INPUT DATA:
=== Section Start ===
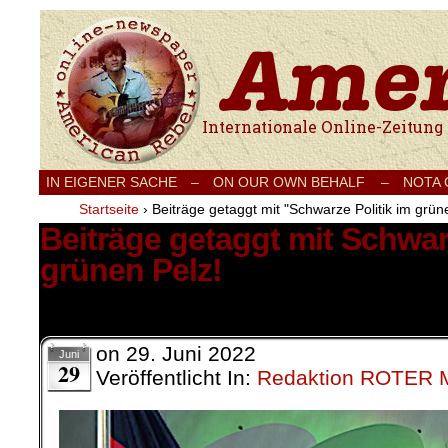
Internationale Onlinezeitung für Frieden
IN EIGENER SACHE
–
ON OUR OWN BEHALF –
NOTA
Startseite
›
Beiträge getaggt mit "Schwarze Politik im grün
Beiträge getaggt mit Schwarz
grünen Pelz!
1 Ergebnis.
on
29. Juni 2022
Juni
29
Veröffentlicht In:
Redaktion ROTER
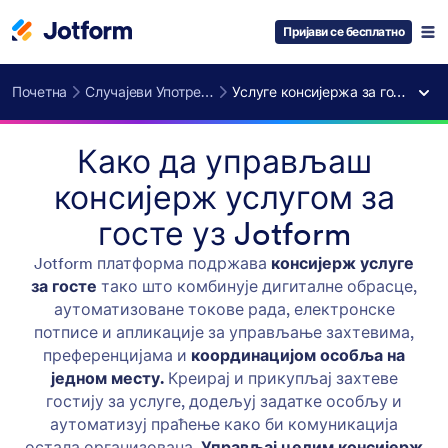
Пријави се бесплатно
Почетна
Случајеви Употребе
Услуге консијержа за госте
Како да управљаш
консијерж услугом за
госте уз Jotform
Jotform платформа подржава
консијерж услуге
за госте
тако што комбинује дигиталне обрасце,
аутоматизоване токове рада, електронске
потписе и апликације за управљање захтевима,
преференцијама и
координацијом особља на
једном месту.
Креирај и прикупљај захтеве
гостију за услуге, додељуј задатке особљу и
аутоматизуј праћење како би комуникација
остала организована.
Управљај целим консијерж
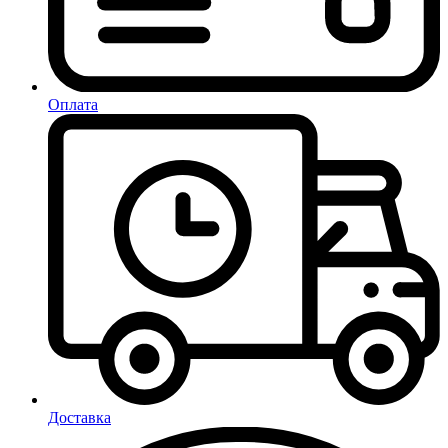
Оплата
Доставка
=== Section End ===
WORK TO BE COMPLETED: Copy out the whole listing word for word, except for any picture it includes.

RESPONSE:
Internationale Onlinezeitung für Frieden
IN EIGENER SACHE
–
ON OUR OWN BEHALF –
NOTA
Startseite
›
Beiträge getaggt mit "Schwarze Politik im grün
Beiträge getaggt mit Schwarz
grünen Pelz!
1 Ergebnis.
on
29. Juni 2022
Juni
29
Veröffentlicht In:
Redaktion ROTER
Пријави се бесплатно
Почетна
Случајеви Употребе
Услуге консијержа за госте
Како да управљаш
консијерж услугом за
госте уз Jotform
Jotform платформа подржава
консијерж услуге
за госте
тако што комбинује дигиталне обрасце,
аутоматизоване токове рада, електронске
потписе и апликације за управљање захтевима,
преференцијама и
координацијом особља на
једном месту.
Креирај и прикупљај захтеве
гостију за услуге, додељуј задатке особљу и
аутоматизуј праћење како би комуникација
остала организована.
Управљај целим консијерж
Оплата
Доставка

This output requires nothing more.